We're Luckier Than Most
Domestic violence is up. Those "til death do us part" couples have found out that their love has limits. Patience with each other and with family members has worn thin to the point of nearly sadistic physical and emotional abuse.
So why are my husband Chris and I not at each others' throats?
Why are we still holding hands at the breakfast table after being married 6 years (one year after the country's normal divorce rate).
Why do we still say "I love you" to each other as the last words before we go to sleep?
Love, Respect, Communication.
In a sense, we've been prepped for times like these: in the last 7 years we've never been apart from each other more than 18 hours. And no jobs requiring travel. And from the start, we've had good communication.*
Of course, stay-in-place has caused the same frustrations as it has for most people, but these frustrations have meant a change in daily living, not a change in relationship. In most married senior couples, the relationship has weathered just about everything: petty jealousies, character differences, emotional and physical setbacks.

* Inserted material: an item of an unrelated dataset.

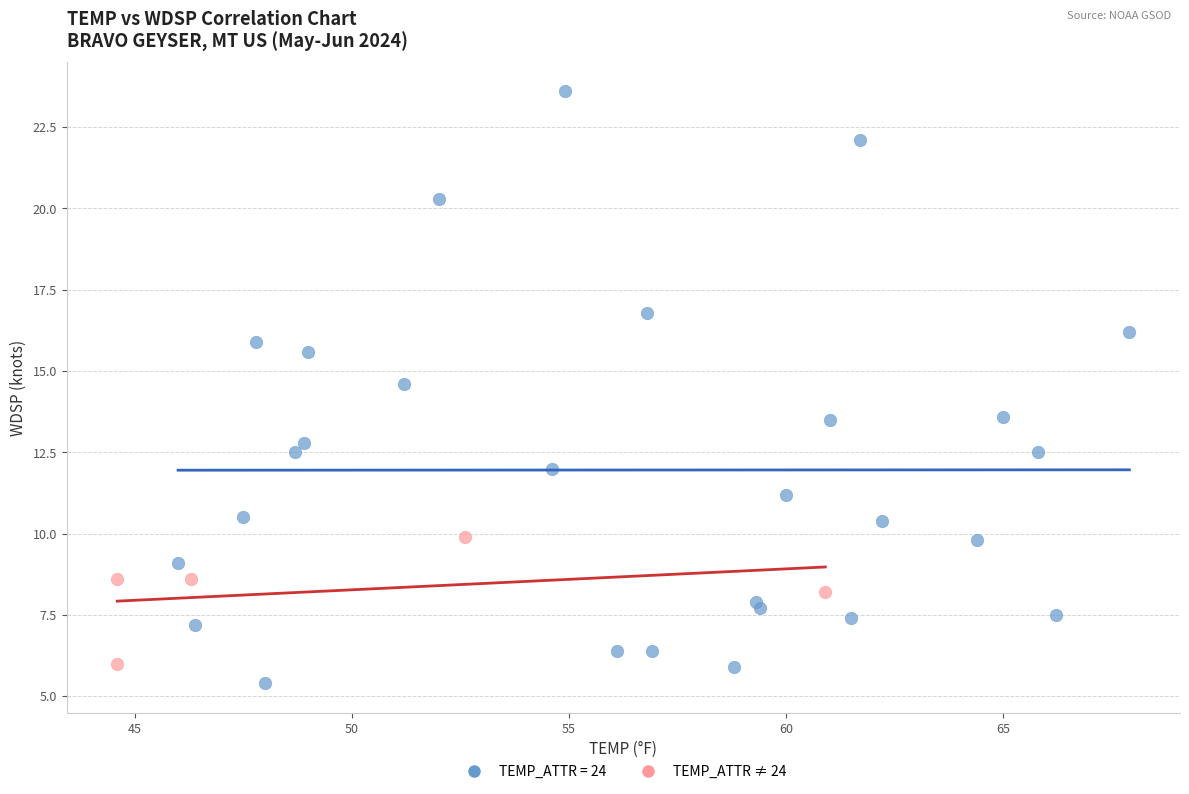

Which series reaches the maximum Y coordinate?

TEMP_ATTR = 24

And the "driving-me-crazy" limit was reached long ago. Senior experience counts: putting up with your life partner's faults and foibles is already ingrained.

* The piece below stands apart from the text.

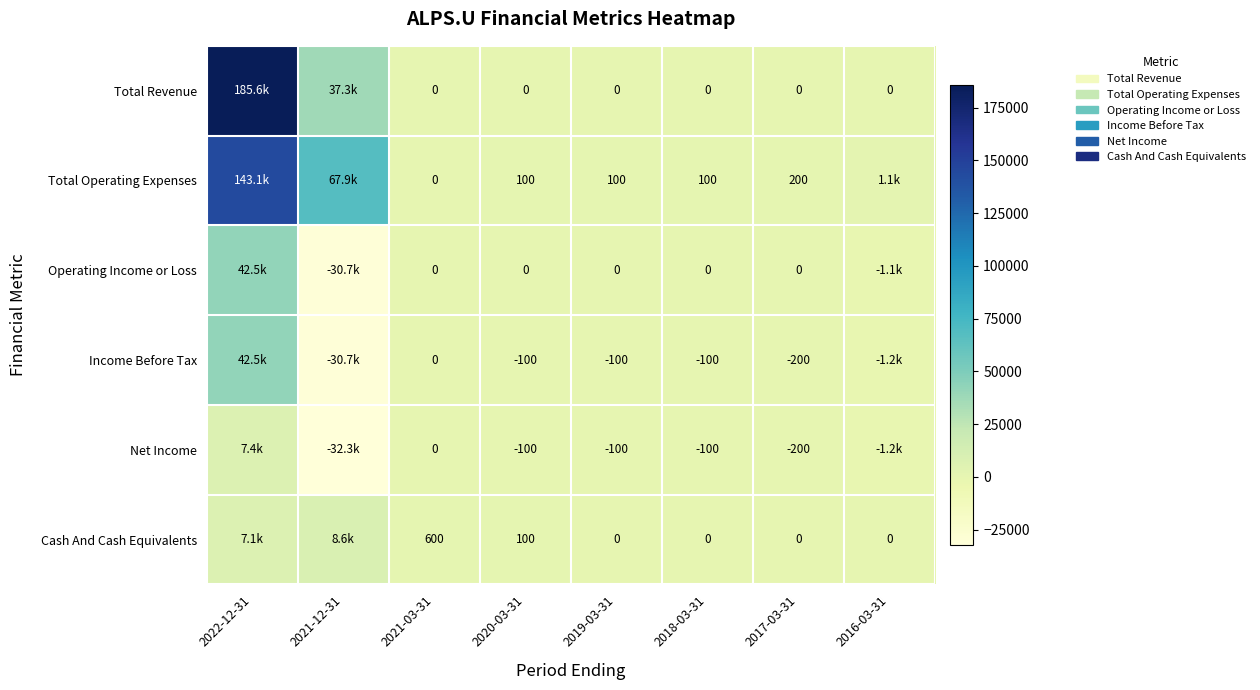

The Total Operating Expenses series shows 100 at 2020-03-31. True or false?

True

Ours? We're luckier than most senior couples since we met each other later in life: our experiences, those relationship hurdles like jealousies had been experienced long before we met.

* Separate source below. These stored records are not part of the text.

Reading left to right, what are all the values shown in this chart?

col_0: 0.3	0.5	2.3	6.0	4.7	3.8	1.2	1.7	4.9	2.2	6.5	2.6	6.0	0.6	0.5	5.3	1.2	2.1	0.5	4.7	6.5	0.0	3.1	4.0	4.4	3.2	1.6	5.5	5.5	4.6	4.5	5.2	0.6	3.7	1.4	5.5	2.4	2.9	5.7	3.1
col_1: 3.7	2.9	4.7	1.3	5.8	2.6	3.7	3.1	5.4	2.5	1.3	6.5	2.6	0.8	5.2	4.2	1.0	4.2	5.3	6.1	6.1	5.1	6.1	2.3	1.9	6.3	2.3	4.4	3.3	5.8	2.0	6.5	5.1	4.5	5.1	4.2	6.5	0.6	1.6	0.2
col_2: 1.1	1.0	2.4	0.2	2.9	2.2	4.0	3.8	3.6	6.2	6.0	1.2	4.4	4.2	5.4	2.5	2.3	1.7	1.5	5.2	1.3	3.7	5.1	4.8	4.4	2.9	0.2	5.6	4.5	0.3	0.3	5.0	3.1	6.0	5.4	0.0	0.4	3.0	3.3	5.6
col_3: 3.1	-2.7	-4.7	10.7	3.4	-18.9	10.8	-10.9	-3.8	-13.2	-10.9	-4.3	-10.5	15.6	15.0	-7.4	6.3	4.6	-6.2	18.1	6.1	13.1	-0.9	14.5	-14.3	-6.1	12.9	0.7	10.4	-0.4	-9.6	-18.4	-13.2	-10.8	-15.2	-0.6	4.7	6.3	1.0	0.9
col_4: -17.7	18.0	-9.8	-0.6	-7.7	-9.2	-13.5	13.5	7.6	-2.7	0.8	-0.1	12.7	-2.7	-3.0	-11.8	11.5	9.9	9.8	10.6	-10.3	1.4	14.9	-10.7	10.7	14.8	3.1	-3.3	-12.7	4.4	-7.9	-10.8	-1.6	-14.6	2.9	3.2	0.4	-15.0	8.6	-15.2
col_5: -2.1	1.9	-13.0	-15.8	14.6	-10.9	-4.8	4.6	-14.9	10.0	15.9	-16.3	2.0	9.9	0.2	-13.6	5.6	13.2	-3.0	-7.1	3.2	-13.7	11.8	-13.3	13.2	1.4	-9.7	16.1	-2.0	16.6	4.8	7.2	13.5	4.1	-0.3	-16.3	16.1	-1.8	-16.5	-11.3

Such a relationship as ours is also a comfort to one's relatives: the pangs of separation are eased knowing that your loved one is fairing better than most.
Love may not conquer all
But in times like these, it makes living more tolerable. Chris and I love to snuggle. Usually done for an emotional respite, it sometimes takes on the role of "you and me against the world." We're each other's safe haven, sometimes shutting out everything else. We cherish every day together.
It's a deeper love, bolstered by living through other relationships both physical and emotional.
Again, senior experience counts. It helps us through times like these.
*Early in the relationship, we took a precautionary view and signed up for couples counseling. The counselor concluded: "You two have the best communication with each other I've ever seen."